More relief could be on the way to those impacted by the train derailment in East Palestine that happened on February 3.

According to a Facebook post by the City of East Palestine, council is considering an ordinance that would create a village tax exemption for derailment-related payments that the village's residents would receive.

This includes any payments given to them by Norfolk Southern.

Without the creation of this exemption, the people that live in East Palestine would be required to by the village's 1.5% income tax.

Additionally, since taxes are not being withheld from these payments, like wage paychecks, any taxpayer would have to pay the taxes all at once when filing their ta returns in 2024, according to the city's announcement.

"These citizens shouldn't have to pay this money back after what they went through in February," said Mayor Trent Conaway. "They needed that relief, that money to get through that."

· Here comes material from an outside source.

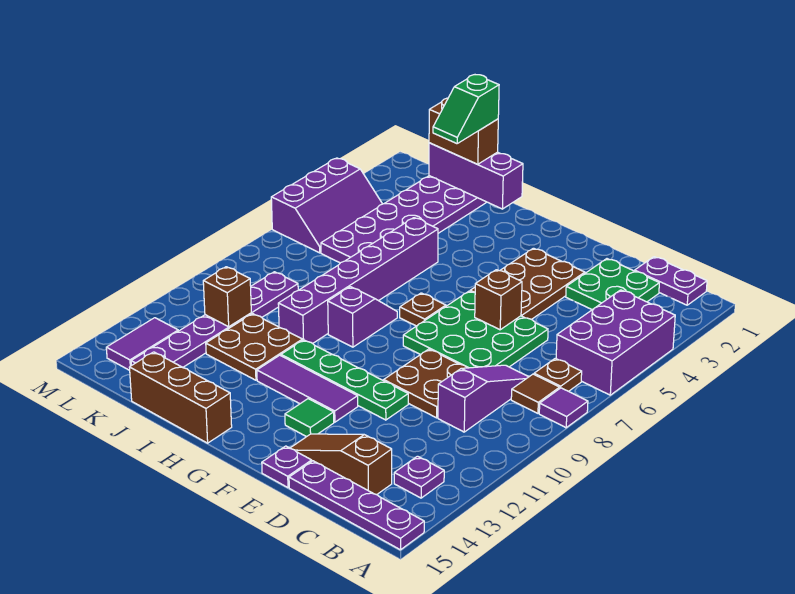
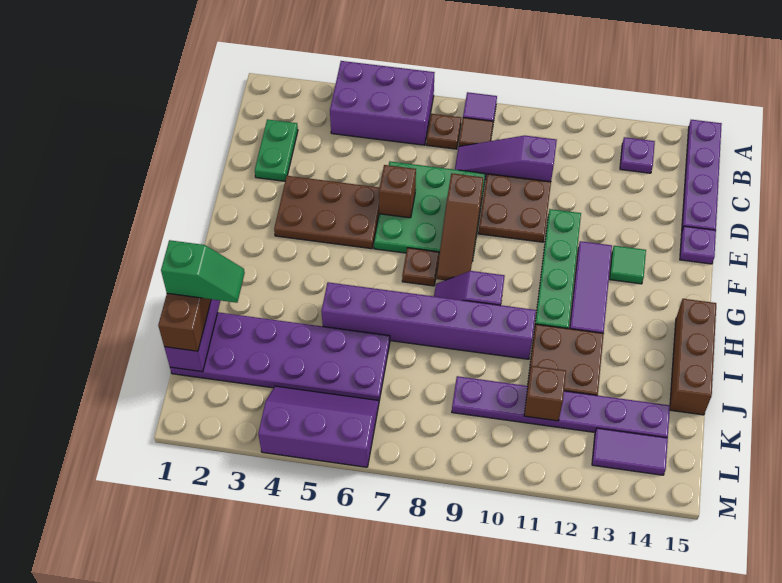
purple 1x2 plate [635,257,707,305] -> none
green 2x2 plate [566,259,659,310] -> green 1x2 plate [255,119,298,181]
brown 1x3 slope [290,434,392,495] -> brown 1x3 slope moved to [436,173,483,280]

The proposed exemption was first read on Aug. 28 and is expected to go on second read Sept. 11. Once it goes through its third read on Sept. 25, the ordinance will go into effect after 30 days. 

Conaway tells 21 News the exemption will be retroactive, protecting residents for the entire year of 2023.

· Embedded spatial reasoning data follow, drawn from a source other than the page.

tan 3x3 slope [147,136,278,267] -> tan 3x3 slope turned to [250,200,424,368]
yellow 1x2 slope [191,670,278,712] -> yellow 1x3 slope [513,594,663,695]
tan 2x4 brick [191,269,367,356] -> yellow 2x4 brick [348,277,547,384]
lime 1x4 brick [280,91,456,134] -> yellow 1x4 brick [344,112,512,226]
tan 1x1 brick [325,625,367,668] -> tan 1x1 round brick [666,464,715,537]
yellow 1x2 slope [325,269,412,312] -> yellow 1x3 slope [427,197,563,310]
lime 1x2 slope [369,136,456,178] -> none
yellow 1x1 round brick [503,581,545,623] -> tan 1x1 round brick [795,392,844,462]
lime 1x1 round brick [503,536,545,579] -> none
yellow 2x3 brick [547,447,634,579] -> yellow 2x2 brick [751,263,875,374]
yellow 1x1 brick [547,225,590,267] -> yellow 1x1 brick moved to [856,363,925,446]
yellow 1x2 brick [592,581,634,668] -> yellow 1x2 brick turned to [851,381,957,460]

He adds that the ordinance could be re-approved for next year also.

The city is also considering accepting treated water that was formerly contaminated during the derailment from Norfolk Southern. The water would be treated at the village's waste water treatment plan again before being released.

The goal would be to reduce the amount of traffic at the derailment site, reducing the environmental impact of the site clean up.

Conaway says they are only considering this proposal and have no concrete plans to vote on this matter any time soon.